This short poem illustrates Tim’s double-voice as both a gay and deeply religious poet. As Bryan Waterman observes, “A number of signifiers [in the poem] resonate with a Mormon audience: God’s ’still small voice’” “a favorite Primary phrase” with considerable cache in the Church’s pedagogical culture. Additionally, we have “the ‘vision of that tree’ protected by ‘cherubim and a flaming sword,’ meaning the Tree of Life in the Garden of Eden,” though Tim’s language recalls a) the prominent visions of Mormon history, specifically Lehi’s dream, and b) the role this Tree and the cherubim charged to protect it play in the LDS temple endowment ritual, which, in Brigham Young’s words, is “to receive all those ordinances in the House of the Lord, which are necessary for you, after you have departed this life, to enable you to walk back to the presence of the Father, passing the angels who stand as sentinels [before the Tree of Life], being able to give them the key words, the signs and tokens, pertaining to the holy Priesthood, and gain your eternal exaltation in spite of earth and hell.”
That the poet rejects the merit of such institutionally-mediated spirituality is suggested by the poem’s negatives (four nots, two nors) and the image of the “lopped-off branch,” which, Waterman suggests, not only “brings to mind New Testament imagery, but also the allegory of the olive tree in Jacob 5 in the Book of Mormon.” Here the poet seems to engage Zenos’ figuration of the House of Israel in terms of the allegorical pruning/dissemination process: healthy and diseased branches (lineages) are cut off of the main tree (parent lineage) and scattered throughout the vineyard (racial/ethnic diaspora) where they’re grafted into other trees in order to preserve the branches’ potential to bear fruit (inter-ethnic assimilation to the end of salvation).
Yet the poet also asserts a revision of this schema in his “recollect[ion],” which, he admits, is really a failure to recollect—or at least to recollect properly, i.e., in a way sanctioned by the residual Mormonism he engages again and again in his work.
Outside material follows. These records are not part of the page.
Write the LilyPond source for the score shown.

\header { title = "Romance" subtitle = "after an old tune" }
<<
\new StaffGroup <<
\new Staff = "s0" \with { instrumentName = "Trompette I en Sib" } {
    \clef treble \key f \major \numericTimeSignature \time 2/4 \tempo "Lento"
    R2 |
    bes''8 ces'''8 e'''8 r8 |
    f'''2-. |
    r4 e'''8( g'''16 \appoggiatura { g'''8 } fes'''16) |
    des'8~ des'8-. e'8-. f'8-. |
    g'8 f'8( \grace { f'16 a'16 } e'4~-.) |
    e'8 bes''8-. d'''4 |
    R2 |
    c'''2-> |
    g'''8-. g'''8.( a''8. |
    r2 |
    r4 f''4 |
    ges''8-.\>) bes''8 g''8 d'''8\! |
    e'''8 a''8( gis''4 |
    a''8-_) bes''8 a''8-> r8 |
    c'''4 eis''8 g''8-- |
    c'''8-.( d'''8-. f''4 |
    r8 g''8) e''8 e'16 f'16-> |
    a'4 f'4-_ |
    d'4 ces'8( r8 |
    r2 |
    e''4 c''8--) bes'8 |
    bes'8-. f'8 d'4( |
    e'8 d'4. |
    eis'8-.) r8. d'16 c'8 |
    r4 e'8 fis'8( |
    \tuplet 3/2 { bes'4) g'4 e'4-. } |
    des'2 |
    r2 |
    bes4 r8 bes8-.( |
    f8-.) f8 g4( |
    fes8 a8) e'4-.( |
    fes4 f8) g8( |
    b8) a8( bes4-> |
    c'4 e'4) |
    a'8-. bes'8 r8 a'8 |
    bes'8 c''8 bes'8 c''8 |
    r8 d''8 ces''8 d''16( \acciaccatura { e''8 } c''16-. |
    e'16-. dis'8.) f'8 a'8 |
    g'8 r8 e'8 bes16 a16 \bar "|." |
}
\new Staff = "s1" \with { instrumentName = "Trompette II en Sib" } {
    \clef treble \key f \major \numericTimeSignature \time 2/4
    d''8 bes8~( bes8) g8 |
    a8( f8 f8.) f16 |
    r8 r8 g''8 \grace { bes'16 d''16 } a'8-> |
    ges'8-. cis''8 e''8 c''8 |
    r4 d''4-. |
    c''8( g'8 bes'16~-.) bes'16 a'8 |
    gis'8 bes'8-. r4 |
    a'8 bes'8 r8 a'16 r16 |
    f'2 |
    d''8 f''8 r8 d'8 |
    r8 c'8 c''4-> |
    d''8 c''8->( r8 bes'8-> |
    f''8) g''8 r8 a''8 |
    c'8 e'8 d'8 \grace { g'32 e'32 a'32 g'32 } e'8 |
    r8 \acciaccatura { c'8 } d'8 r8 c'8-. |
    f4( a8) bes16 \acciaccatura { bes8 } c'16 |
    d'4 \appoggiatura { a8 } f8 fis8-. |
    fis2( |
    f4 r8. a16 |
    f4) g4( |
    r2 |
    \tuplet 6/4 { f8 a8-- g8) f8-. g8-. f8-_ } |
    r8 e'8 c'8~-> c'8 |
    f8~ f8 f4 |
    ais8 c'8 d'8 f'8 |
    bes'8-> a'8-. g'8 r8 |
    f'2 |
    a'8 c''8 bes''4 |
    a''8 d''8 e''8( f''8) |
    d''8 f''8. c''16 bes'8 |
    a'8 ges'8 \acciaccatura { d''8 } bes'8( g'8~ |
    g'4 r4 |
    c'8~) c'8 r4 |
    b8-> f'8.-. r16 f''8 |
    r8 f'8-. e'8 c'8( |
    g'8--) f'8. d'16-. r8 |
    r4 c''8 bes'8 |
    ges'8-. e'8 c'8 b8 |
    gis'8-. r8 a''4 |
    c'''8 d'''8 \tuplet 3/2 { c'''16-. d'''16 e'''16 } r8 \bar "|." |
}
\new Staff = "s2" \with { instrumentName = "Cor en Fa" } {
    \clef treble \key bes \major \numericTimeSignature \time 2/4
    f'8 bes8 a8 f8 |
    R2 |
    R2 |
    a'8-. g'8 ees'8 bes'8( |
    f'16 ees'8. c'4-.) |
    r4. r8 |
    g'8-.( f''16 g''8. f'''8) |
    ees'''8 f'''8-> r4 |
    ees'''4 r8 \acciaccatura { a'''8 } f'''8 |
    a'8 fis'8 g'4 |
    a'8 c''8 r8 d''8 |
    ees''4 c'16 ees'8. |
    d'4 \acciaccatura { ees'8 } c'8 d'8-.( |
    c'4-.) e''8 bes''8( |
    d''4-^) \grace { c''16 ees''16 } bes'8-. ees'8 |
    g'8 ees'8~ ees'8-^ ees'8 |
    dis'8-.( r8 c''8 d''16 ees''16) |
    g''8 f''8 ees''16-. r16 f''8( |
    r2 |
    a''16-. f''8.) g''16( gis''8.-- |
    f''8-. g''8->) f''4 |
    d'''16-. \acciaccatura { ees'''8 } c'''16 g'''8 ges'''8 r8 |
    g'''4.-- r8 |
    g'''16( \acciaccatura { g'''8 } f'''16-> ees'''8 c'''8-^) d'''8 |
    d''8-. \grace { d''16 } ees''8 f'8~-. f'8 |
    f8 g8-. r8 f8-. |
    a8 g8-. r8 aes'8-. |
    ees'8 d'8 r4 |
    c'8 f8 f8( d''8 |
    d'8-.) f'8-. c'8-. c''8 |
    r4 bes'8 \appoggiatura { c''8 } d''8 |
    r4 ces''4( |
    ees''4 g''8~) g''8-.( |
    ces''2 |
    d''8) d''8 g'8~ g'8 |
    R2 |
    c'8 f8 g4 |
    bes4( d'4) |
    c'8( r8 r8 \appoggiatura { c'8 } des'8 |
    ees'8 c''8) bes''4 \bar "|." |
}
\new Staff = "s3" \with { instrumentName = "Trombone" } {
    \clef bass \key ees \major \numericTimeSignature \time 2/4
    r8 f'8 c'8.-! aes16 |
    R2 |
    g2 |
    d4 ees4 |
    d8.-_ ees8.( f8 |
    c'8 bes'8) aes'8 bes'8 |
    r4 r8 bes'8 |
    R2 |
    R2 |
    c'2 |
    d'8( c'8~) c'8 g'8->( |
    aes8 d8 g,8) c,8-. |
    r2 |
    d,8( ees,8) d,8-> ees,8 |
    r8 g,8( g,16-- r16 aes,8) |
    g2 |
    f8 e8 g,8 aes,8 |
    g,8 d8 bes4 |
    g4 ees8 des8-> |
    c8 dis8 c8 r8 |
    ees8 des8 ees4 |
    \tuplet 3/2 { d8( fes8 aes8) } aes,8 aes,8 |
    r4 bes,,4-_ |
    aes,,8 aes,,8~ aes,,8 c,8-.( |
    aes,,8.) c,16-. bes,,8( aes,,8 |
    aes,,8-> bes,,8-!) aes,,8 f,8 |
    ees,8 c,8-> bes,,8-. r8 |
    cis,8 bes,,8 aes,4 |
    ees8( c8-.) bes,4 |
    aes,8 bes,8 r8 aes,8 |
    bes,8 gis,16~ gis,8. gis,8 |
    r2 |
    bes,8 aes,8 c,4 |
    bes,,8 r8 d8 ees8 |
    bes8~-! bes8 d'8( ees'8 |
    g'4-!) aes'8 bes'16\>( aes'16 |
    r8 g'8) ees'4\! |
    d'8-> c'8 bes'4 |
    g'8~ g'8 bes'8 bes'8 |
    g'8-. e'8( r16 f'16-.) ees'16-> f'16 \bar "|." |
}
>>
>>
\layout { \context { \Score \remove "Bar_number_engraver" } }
This revision is evident in the idea that, even though he has “lop[ped]” himself off from the religion’s hierarchical network of eternal-life-granting rituals by openly pursuing a homosexual lifestyle (his “lust”), he still stands in a shadow of that Tree, neither dead nor fully alive without the communion wrought through some degree of fellowship–even if it’s only textual fellowship and even if he’s only wagging his “flower[ing]” “branch” at naysayers–with the network and “love” that Tree represents.
Waterman points out that “the tension between the two voices” competing for our attention here—the gay voice and the Mormon voice—”accounts for [the poem’s] vitality” (something I’ve really only touched upon). That is, as each of Tim’s identities brushes against and overlaps the other, the text becomes increasingly and fruitfully complex, revealing an intricate layering of tones and metaphors that would be incomplete without due consideration of Tim’s multiple selves, including—perhaps in this case, especially—his Mormon identity and experience.